Each evening, when it dawned on Khadijah that Faruk was not arriving that day—for it was way past Isha’a and his car horn never called for her—Khadijah picked up the phone only to drop it like hot coal. A few times, she swallowed her pride long enough to unwrap it and try to switch it on. Even fewer times, she was able to turn it on, wait for the slow booting, and unfurl the crumpled paper where Faruk had written down his cellphone number early in their courtship. Only once did she dare type the number into the phone, and even then, she could not press the green button. The symbol that said go. That would connect her to him. That would tell him that she was thinking of them. Of what they were and what they could be.
By the end of the first week, her resistance had evolved into anger towards him. She wanted this to be done with, the not-knowing, and no one was more responsible for her conflicted feelings than the man she was falling in love with. It carried a strange acerbity, that feeling of being angry at someone you love because you felt they had put you in a bind, forcing you to choose between your pride and your love for them. Pride was not a woman’s downfall in those moments. It was all she had. Her power to say I do not need you, I can be happy on my own. But Khadijah was not happy. She was wilting under the strain of his absence.

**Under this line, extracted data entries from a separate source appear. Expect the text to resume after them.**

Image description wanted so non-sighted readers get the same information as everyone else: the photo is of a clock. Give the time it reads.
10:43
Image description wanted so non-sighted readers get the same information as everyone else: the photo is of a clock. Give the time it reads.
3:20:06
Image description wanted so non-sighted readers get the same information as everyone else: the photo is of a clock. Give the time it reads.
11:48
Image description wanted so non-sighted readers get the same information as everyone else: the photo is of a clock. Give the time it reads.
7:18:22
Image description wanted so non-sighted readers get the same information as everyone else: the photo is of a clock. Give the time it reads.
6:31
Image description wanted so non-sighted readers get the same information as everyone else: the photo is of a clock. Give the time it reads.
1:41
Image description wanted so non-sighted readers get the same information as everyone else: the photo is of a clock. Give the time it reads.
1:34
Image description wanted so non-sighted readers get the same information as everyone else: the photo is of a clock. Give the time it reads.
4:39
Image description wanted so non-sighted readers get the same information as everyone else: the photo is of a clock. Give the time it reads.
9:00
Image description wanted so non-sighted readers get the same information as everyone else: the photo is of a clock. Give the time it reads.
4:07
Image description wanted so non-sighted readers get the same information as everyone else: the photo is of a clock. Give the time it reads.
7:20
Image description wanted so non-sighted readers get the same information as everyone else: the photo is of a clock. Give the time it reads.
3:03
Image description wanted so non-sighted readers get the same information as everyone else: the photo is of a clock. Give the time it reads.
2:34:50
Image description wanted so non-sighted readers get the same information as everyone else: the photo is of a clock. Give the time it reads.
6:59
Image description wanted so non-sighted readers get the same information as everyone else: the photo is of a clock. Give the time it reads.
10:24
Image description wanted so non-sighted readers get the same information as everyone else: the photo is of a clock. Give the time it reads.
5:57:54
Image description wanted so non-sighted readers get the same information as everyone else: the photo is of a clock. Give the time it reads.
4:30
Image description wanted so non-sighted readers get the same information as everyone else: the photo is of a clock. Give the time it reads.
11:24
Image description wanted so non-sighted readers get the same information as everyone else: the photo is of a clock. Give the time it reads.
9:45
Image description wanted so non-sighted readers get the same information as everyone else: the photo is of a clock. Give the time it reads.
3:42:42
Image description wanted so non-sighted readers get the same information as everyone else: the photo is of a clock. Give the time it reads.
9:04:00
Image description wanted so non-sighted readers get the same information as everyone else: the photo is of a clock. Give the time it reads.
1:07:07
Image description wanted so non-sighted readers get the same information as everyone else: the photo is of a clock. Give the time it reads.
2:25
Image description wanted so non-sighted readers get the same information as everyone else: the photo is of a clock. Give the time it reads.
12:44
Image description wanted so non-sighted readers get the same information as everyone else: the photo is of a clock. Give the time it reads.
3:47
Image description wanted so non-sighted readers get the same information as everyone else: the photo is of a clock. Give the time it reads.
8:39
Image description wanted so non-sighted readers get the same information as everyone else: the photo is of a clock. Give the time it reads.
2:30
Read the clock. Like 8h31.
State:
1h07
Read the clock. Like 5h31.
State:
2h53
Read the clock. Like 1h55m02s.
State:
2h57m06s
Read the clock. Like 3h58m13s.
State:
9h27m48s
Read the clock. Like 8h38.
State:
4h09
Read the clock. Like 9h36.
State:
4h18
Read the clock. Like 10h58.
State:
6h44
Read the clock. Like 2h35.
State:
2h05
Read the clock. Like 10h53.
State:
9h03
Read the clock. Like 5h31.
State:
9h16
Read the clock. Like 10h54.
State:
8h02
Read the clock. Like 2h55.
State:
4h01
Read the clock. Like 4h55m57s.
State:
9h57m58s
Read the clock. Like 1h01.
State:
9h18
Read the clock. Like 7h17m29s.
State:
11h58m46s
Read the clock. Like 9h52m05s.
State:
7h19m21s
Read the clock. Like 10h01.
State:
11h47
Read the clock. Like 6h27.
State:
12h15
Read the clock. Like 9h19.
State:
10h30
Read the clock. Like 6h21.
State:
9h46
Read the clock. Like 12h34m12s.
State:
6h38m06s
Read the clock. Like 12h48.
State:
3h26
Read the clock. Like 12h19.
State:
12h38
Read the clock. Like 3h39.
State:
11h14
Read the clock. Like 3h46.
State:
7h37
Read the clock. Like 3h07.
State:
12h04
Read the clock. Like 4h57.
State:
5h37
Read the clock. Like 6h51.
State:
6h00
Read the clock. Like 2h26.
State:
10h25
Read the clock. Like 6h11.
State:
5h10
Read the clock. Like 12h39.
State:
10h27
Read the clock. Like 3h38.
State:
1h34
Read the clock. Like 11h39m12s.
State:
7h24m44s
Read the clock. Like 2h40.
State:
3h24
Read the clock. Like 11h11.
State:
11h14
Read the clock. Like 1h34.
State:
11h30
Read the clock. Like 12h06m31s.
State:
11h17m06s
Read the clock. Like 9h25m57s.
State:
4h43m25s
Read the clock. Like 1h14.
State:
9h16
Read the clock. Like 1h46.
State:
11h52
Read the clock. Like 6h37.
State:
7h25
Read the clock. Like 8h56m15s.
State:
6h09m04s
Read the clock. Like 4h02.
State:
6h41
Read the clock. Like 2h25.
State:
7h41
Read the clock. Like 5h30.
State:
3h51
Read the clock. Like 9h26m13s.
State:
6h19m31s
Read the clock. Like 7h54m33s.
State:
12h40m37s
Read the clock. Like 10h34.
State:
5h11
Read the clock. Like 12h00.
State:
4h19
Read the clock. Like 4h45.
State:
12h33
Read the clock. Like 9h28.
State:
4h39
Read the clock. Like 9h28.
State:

At each wedding event—from the hen parties to the receptions, the spontaneous late evenings of girl-only talks where the bride stood at the center of aunties, even when feet were washed at the threshold of homes, incense lit with the flurry of good spirits—Khadijah yearned. She yearned not for the spotlight of her friends or the moment when she would complete her own rituals and be declared woman to the man she chose, but rather for that feeling of solution. Getting married would solve the lifelong fear she held close to her heart and buried underneath her tongue each time she cried. The fear that she did not belong anywhere.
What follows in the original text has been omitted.